Hedge fund performance – As Brexit volatility and the “V” shaped market turnaround is in the rear view mirror, and the stock market appeared to sleep walk through a low volatility stupor in August and even September, and hedge fund performance isn’t that much different.
Yes, there was the predicted stock market volatility spike just after labor day, but since then the market leading into the election has been a snooze fest. In fact, certain analysts think election risk is out of the market. It is against this dead calm background that the HSBC Hedge Weekly hedge fund performance list seems mostly staid and sedentary.

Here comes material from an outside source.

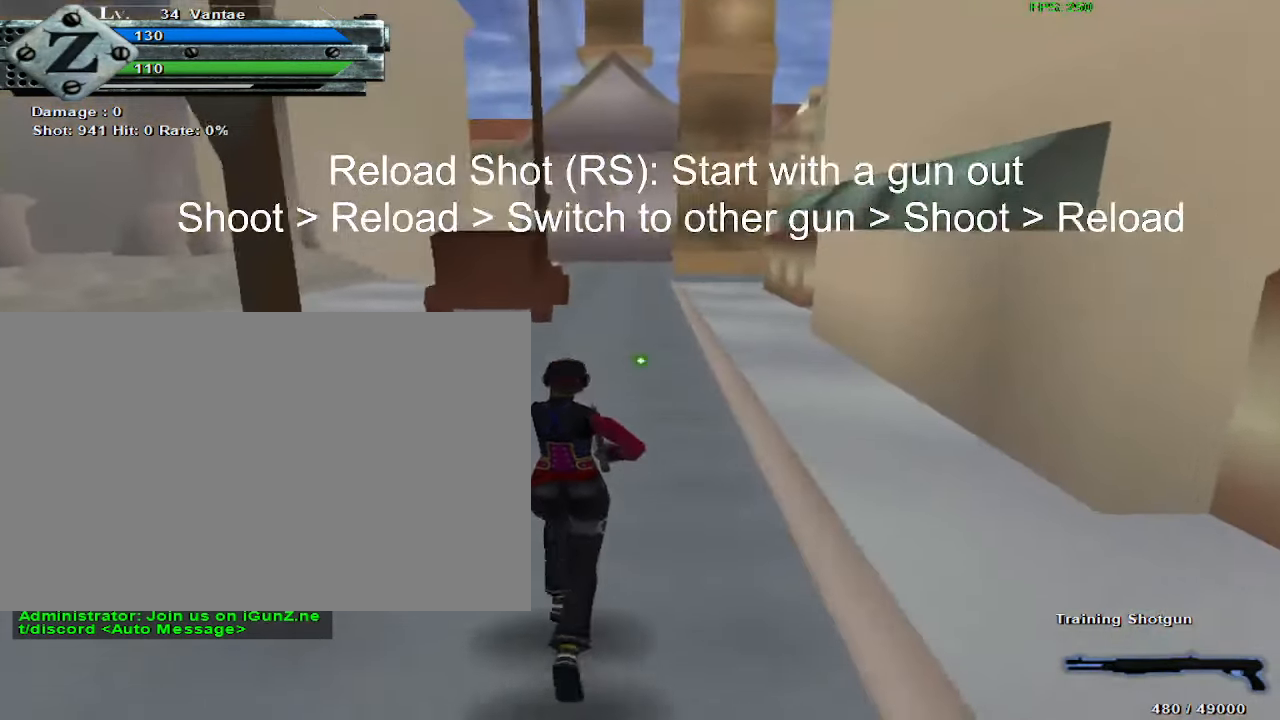
{"keys": ["a"], "mouse": [], "events": [[184, "w", "up"], [384, "a", "down"]]}
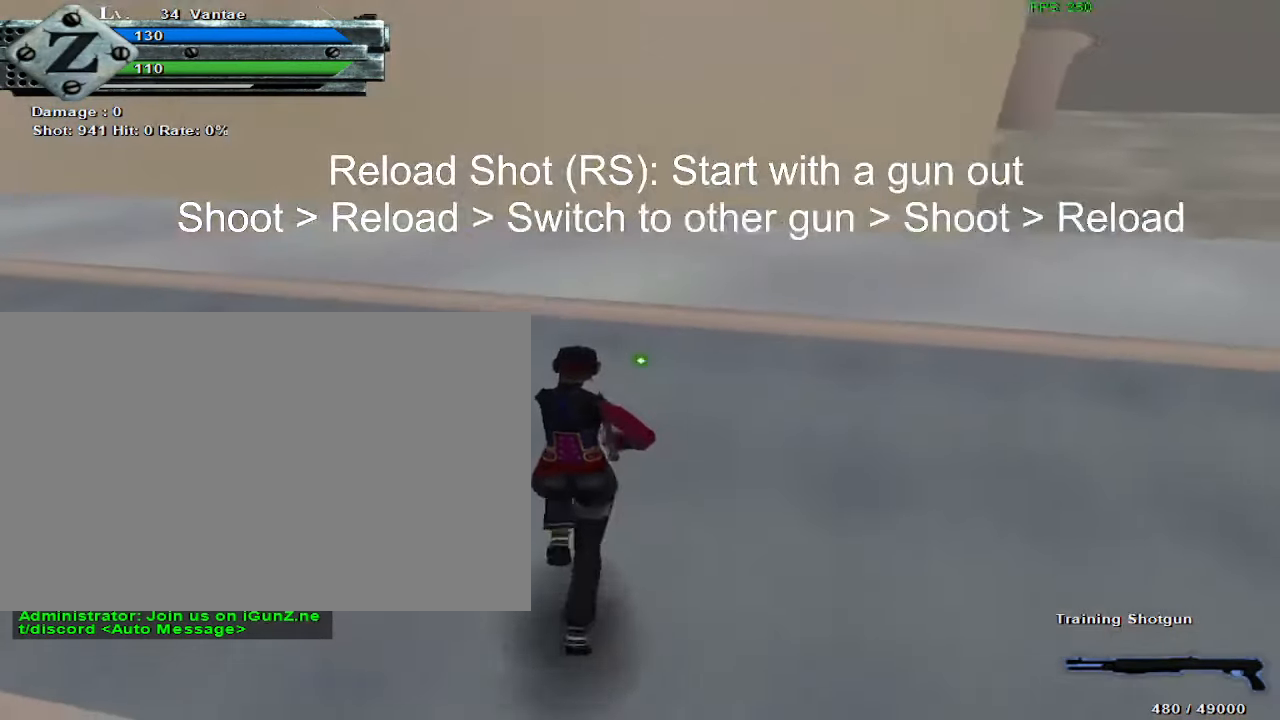
{"keys": [], "mouse": [], "events": [[50, "a", "up"]]}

Hedge fund performance – Stock market calm is breeding an eyes glazed over type market environment
This August the S&P 500 slept walked through 17 trading days in a row moving less than 0.75% from peak to trough. Regardless of how one measures volatility – perhaps affording upside deviation less risk factor than downside deviation – regardless of the measurement, the stock market fell into a deep sleep this summer.
Certain aspects of the hedge fund performance list of late resembles this mindless spiral. It reminds one of a grade school formal dance where everyone sits in the same predictable location with the same people and nothing changes. In fact, nearly 80% of the top 10 this week have been generally near the same relative position most of the summer.
It is as if time stands still and the dopamine that inhabits the market environment has lulled the leaders to sleep.
Hedge fund performance – While CTAs might have been anticipating election volatility, that hasn’t materialized
There are a few predictable exceptions. After strong Brexit performance, the dopamine market environment has been less than productive for managed futures CTA momentum players. What anecdotally has been described as a mind-numbing market environment that presented challenges in August can be confirmed by examining performance.
HSBC’s Managed Futures / Systematic Global strategy, for instance, is up just 0.17% on the year – after leading hedge funds following the January-February and Brexit “V” bounce recoveries. The problem is CTA red ink from August is bleeding into September.
Looking at month to date performance, only 1 in 10 CTAs in this category is positive on the month. And once you understand the CTA strategy variations the reason for this becomes clear. Some of those rare month-to-date winners are short time horizon, such as Tony Crabel’s $498 million Crabel Fund SPC Ltd Class A, which was up 1.76% month to date and is higher by 11.08% on the year. With 15.36% annualized volatility and average annual returns of 10.50%, the diversified strategy is considered in some quarters a nice portfolio complement to longer-term momentum strategies on a beta market environment basis. THe worst drawdown of 16.71% from 1998 to 1999 is emblematic – the fund did not experience a worst drawdown during the 2000’s, an interesting trait in a noncorrelated manager.
Market environment notables in the category include the $953 million Two Sigma Compass Cayman Fund, down -0.94% month to date but nonetheless up 12.58% on the year. The relatively well-diversified strategy on a beta market environment basis has 8.73% annualized volatility with returns of 16.30% annualized returns. That’s not a mistake, as on a relative basis it correlates with a beta market environment strategy diversified approach.
Hedge fund performance – Equity long / short strategies find varied results
Another strategy having difficulty in the dopamine market environment era is the Equity Long / Short USA strategy, up just 0.32% year to date.
While the S&P 500 is not exactly the best benchmark, the strategy is typically net long 75% or so and the relative performance is a meaningful measure. With the S&P 500 up 6.52% year to date, one might reasonably expect equally correlated long / short strategies to be up near 4%. But the odd market environment has not led to strong stock picking opportunities, it has been previously argued.
Looking at the sector returns, the diversity and differential between the top and bottom funds is striking, particularly when compared against the relatively predictable managed futures CTA market environment performance.
One of the category leaders is the $2.7 billion mathematically-driven Renaissance Institutional Equities up 12.84%. The fund has both volatility and annualized returns near 10%. Its worst drawdown of 35.73% shouldn’t come as a surprise relative to the time period: 2007 to 2009, revealing its correlation amid the 2008 financial crisis.
US focused long / short strategies are at least positive. With European stock markets generally higher year to date – the FTSE 100 (PR) is up 10.72% year to date — the HSBC Equity Diversified / Europe category is nonetheless down 4.97%. This could be due, in part, to the market capitalization diversity found on the HSBC roster of performers.
In this category, there are significant year-to-date losers but no winners who are up more than 5%. The FTSE 250 (PR), which is up 3.20%, is the relative outperformer in Europe year to date, with the German DAX up just 1.71%.
In this category perhaps the most statistically noteworthy is David Grimbley’s $768 million TT Mid-Cap Europe Long / Short Fund LTD, Class B, which is up 2.49% on the year. The fund’s annualized volatility, at 8.23%, is lower than its average annual return 11.2%. Considering it from a noncorrelated perspective, the fund’s worst drawdown did not occur during the 2008 financial crisis, but rather was a slight 7.61% and occurred from April to September 2006.